Sept. 1 (Friday) at Rutgers
Sept. 9 vs. Montana
Sept. 16 vs. Fresno State
When it came time to evaluate resumes for the College Football Playoff, Pac-12 champion Washington drew criticism for its lackluster non-conference schedule. It's not much better in 2017, improved only slightly with last year's home game against Rutgers now serving as a road contest. The Huskies hit the road for Big Ten Country — it still feels weird writing that of New Jersey. Thanks, conference realignment — then get two home dates against FCS member Montana and the Mountain West's Fresno State.
Montana's regularly a title contender in FCS, and head coach Bob Stitt employs an innovative offensive style. Still, the Grizzlies should be no match for Washington — but may be more of a challenge than Fresno State, which is undergoing a facelift under first-year head coach and longtime Pac-12 fixture, Jeff Tedford.

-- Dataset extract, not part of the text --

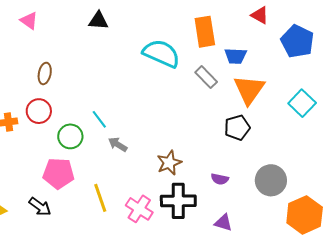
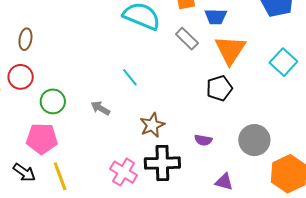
cyan line: (99, 119) -> (130, 77), moved
yellow line: (100, 198) -> (60, 176), moved
purple triangle: (223, 223) -> (224, 182), moved

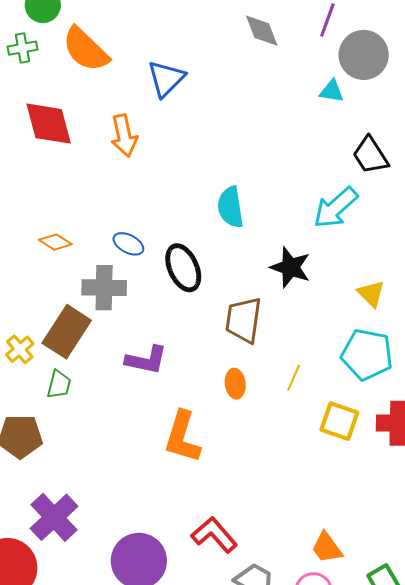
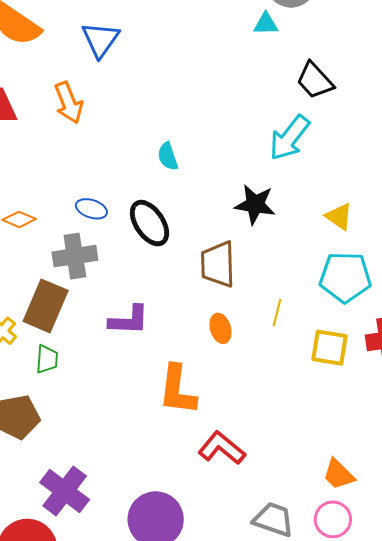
cyan semicircle: (230, 207) -> (168, 156), moved, size x0.7
red L-shape: (214, 535) -> (222, 448), moved

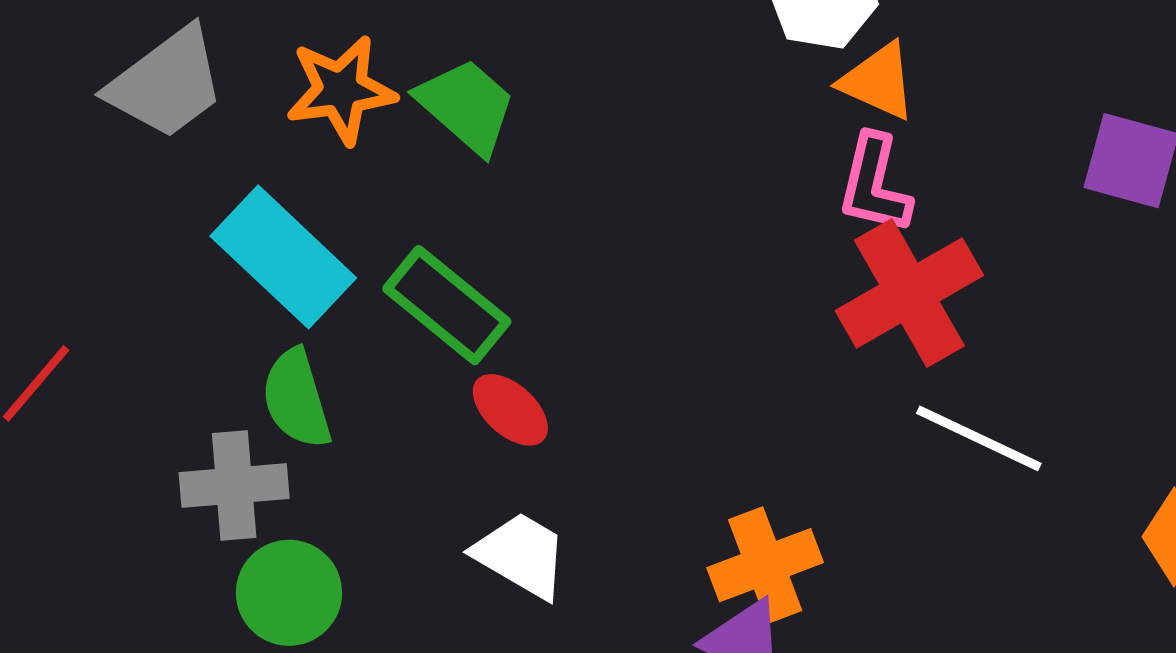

How does Colorado reward itself for reaching its first Pac-12 Championship Game and finishing ranked in the Top 25 for the first time in more than decade? With a thoroughly unimpressive non-conference schedule, apparently.
OK, so most non-conference slates are mapped out years in advance. For a program that just a year ago was hungry just to go bowling, a schedule featuring two pencil-in wins and the local rivalry probably made more sense. While the customary opener with Colorado State could challenge the Buffaloes in the post-Sefo Liufau era, neither Texas State nor Northern Colorado are likely to pose much challenge when they visit Boulder.
After nine years without a bowl game, Colorado should begin Pac-12 play in 2017 already halfway to eligibility for a second straight season.